Bootcamp on external media
I have a new MBA (i7 2ghz, 8gb RAM, 512GB SSD) arriving soon, having decided to downgrade (cpu speed, disk storage & RAM) from my MBP (15", 16gb RAM, 256gb SSD main drive & 750gb HD in DVD Bay).
I use a lot of Windows Fusion VM's and after doing some testing I have discovered that I get faster read and write speeds when the VM is on an external drive connected via USB 3. Thats on a Seagate FreeAgent GoFlex 320gb drive and a G-Tech Gdrive Mini 1tb 7200rpm. I currently have the VM's on the internal 750gb HD, so clearly the SATA2 pipe to the DVD bay is the problem. Obviously the VM's would be best located on the main SSD drive, but most of them are too big to be resident there for long. So anyway, soon I will just have the internal 512gb SSD on the MBA.
I have two types of Windows usage.
- Windows VM's for testing SQL Server stuff, usually 75gb plus in size
- Production VM's configured for client corporate domain work - these tend to be smaller in size as SQL databases are held on the corporate servers
I will probably locate the smaller production VM's on the main SSD drive.

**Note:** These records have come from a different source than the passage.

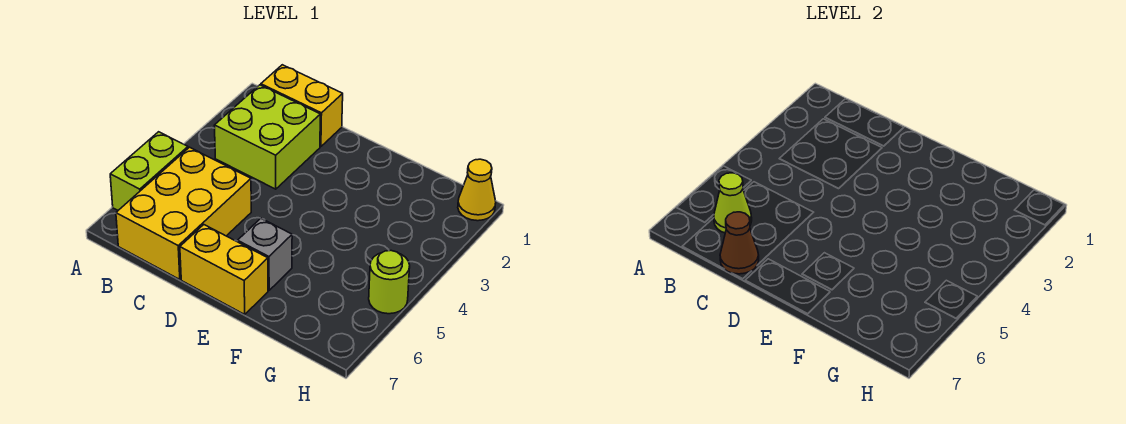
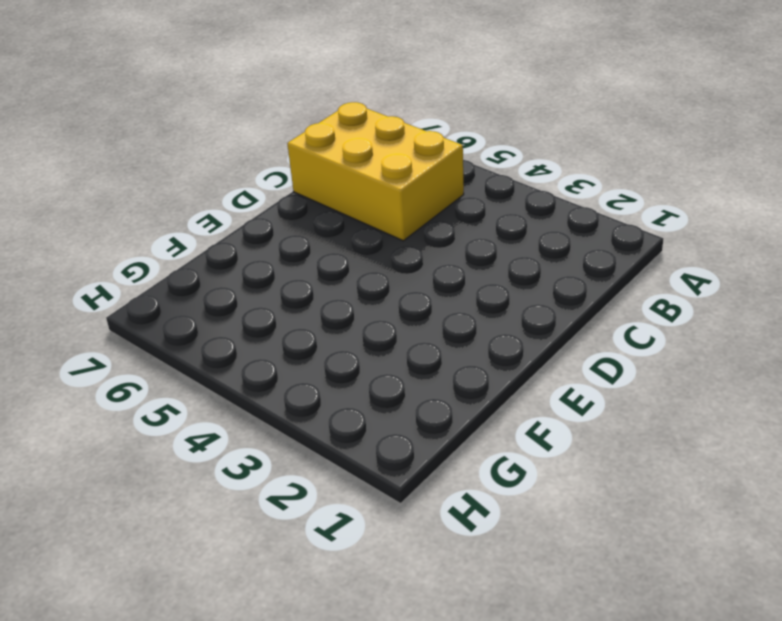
none -> lime brick A5:A6 level 1
none -> yellow brick B1:C1 level 1

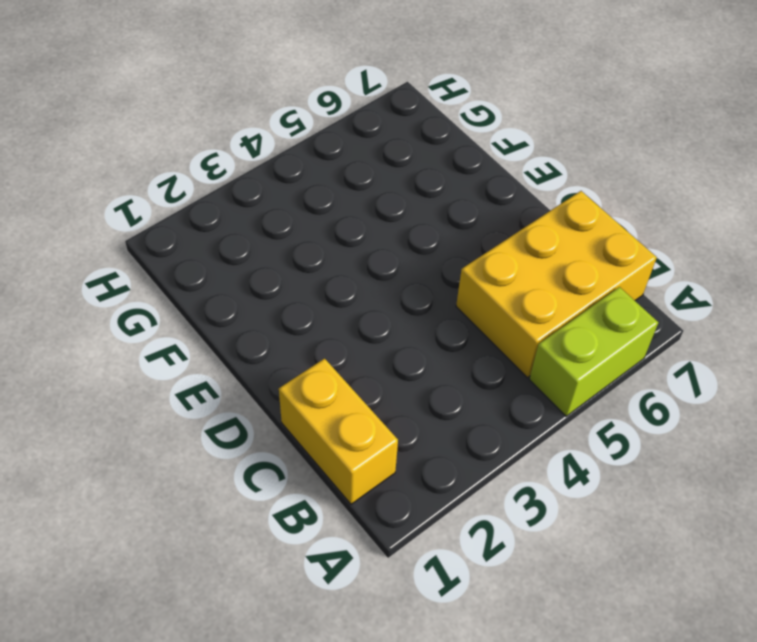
none -> lime brick B2:C3 level 1
none -> yellow brick D7:E7 level 1

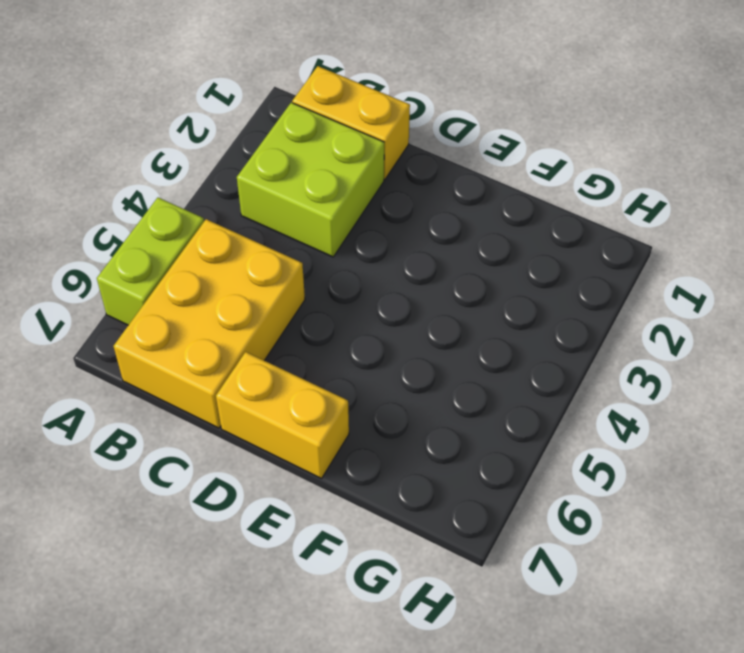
none -> grey brick E6 level 1
none -> yellow cone H1 level 1

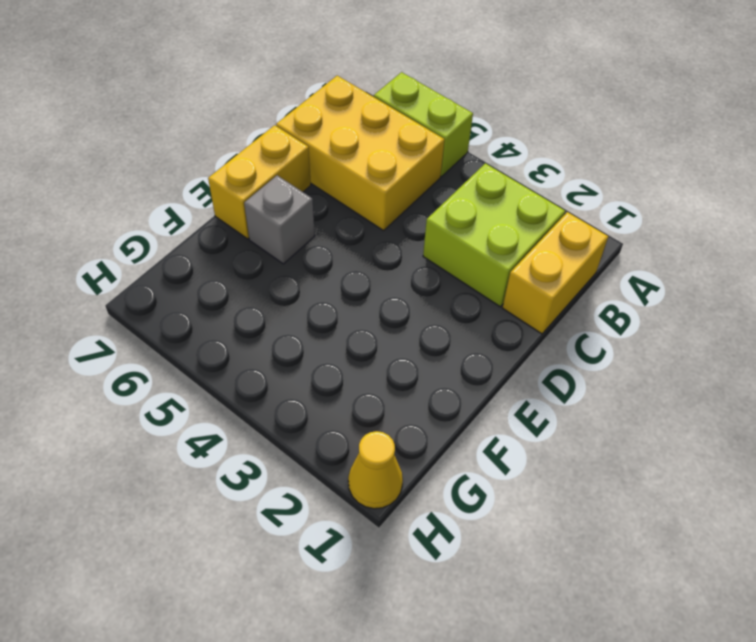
none -> lime round brick H5 level 1
none -> lime cone B6 level 2

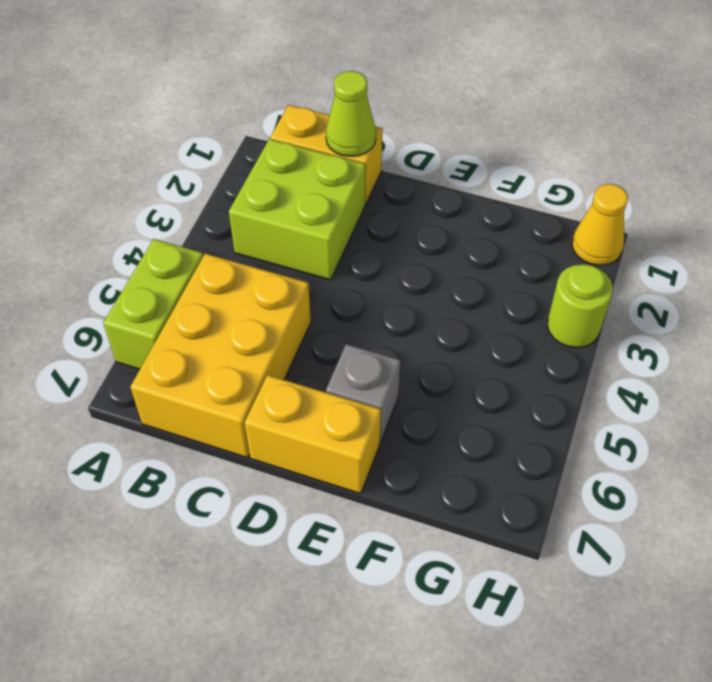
lime cone C1 level 2 -> lime cone B6 level 2
lime round brick H3 level 1 -> lime round brick H5 level 1
none -> brown cone C7 level 2

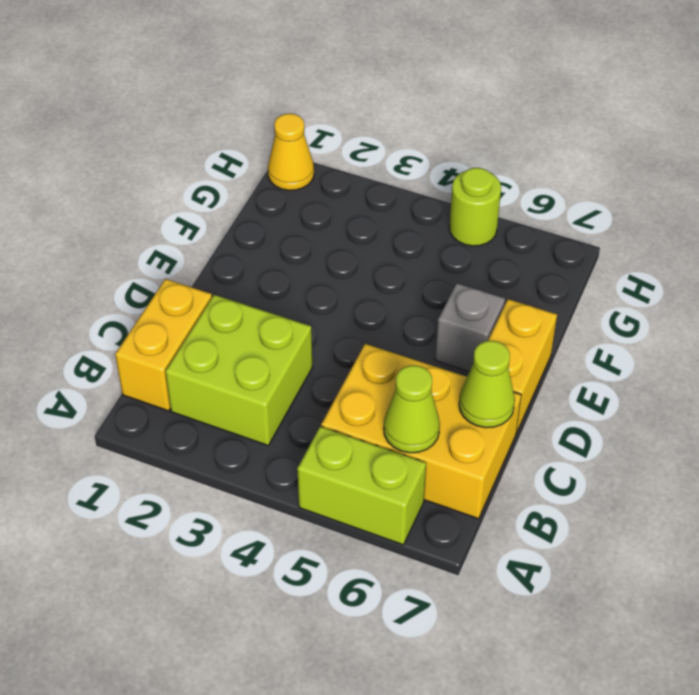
lime cone C7 level 2 -> brown cone C7 level 2

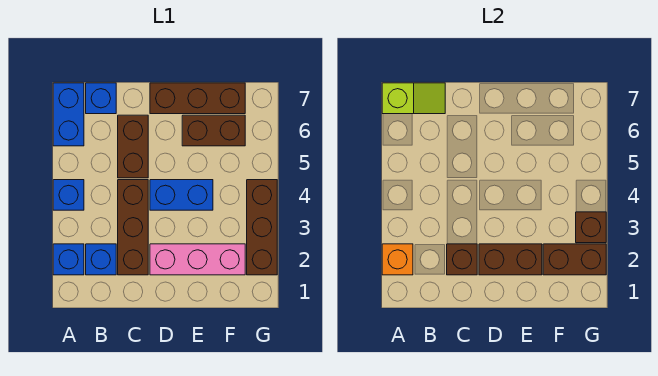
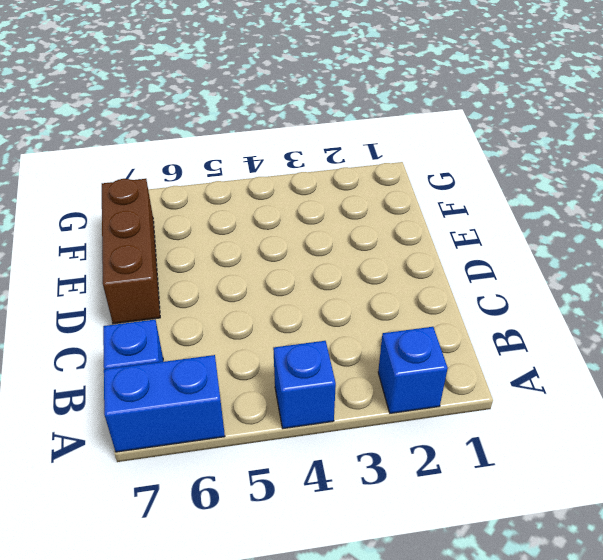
none -> blue brick B2 level 1
none -> brown brick C2:C4 level 1
none -> brown brick C5:C6 level 1

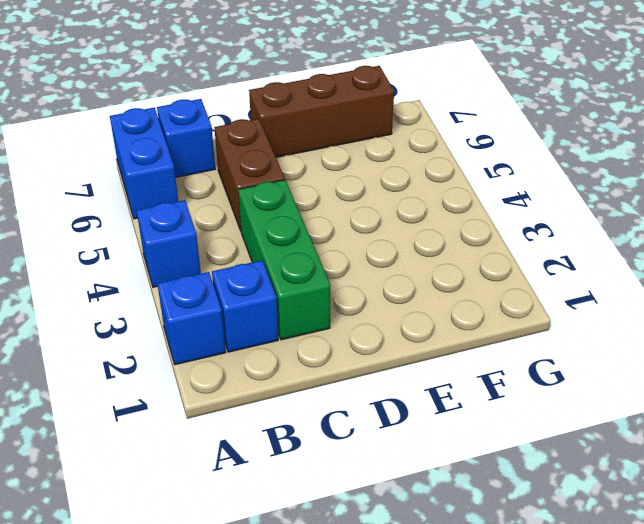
green brick C2:C4 level 1 -> brown brick C2:C4 level 1
none -> pink brick D2:F2 level 1
none -> blue brick D4:E4 level 1
none -> brown brick E6:F6 level 1

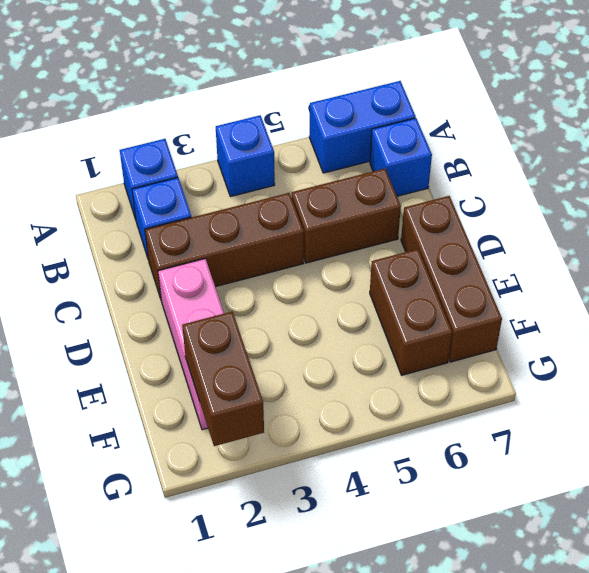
none -> blue brick D4:E4 level 1
none -> brown brick G2:G4 level 1
none -> orange brick A2 level 2

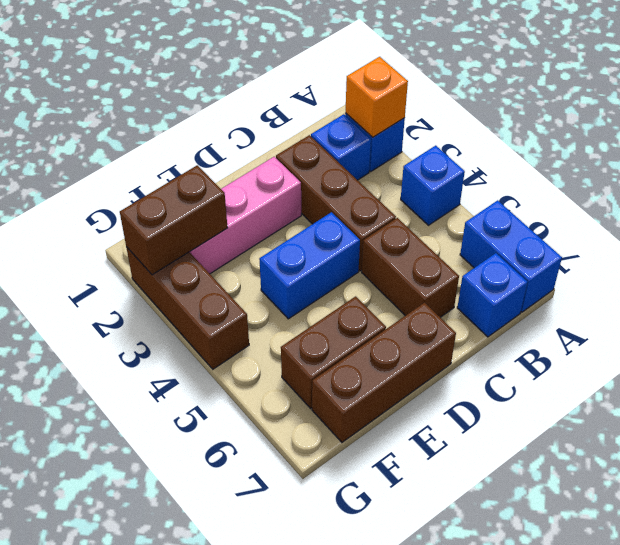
none -> lime slope A7:B7 level 2 top A
none -> brown brick C2 level 2
none -> brown brick D2:E2 level 2

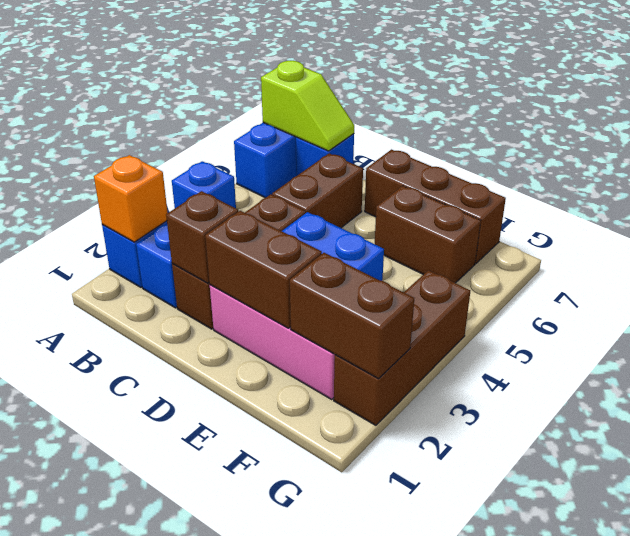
none -> brown brick G3 level 2

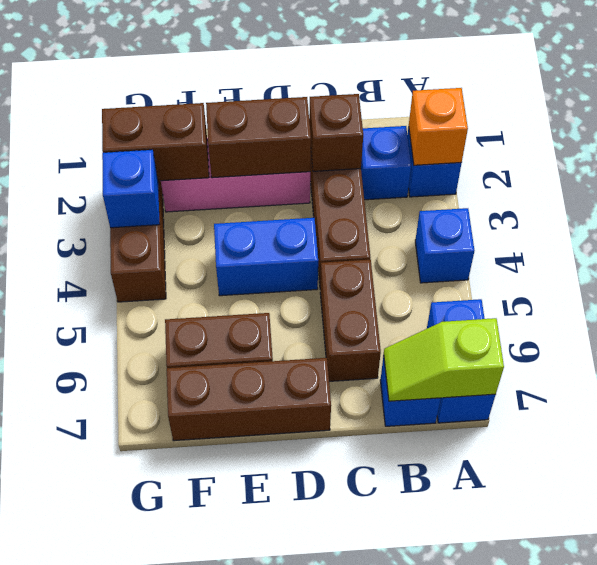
blue brick G3 level 2 -> brown brick G3 level 2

The testing VM's could now reside permanently on the external USB 3 drive as I have established this is faster than my current deployment. There are now some reasonably priced USB 3 & Thunderbolt disks and I am very tempted by the Lacie Rugged 256gb SSD USB 3 (
http://www.lacie.com/uk/products/product.htm?id=10599). The SSD would eliminate any performance concerns.
However, as you want, it might be useful to be able to boot the MBA into Windows but I dont want to have the Bootcamp partition wasting space on the MBA. I appreciate you want to use the SD slot and avoid the need for an external drive, but many of them are very small fomr factor and bus powered these days.
My idea for that would be to
- from factory condition OS X minimally configure the system
- apply bootcamp with a very large partition (minimal for OS X)
- create a Windows environment
- clone this to an external USB3 or Thunderbolt drive (using CCC)
- boot the MBP from the external drive clone and load the Windows Bootcamp system
- alter settings for the clone so that it boots into Windows by default
I think from reading up on this a bit and having a go at creating bootcamp on an external drive directly (which failed), I think this might be your best option as I dont think you will get Bootcamp happening on your SD card. However, you might like to try this process onto the SD card rather than an external disk.
As you already have your setup fully configured, you could try cloning the system onto the SD card, ensuring that you uncheck most of the OS X stuff for the clone process.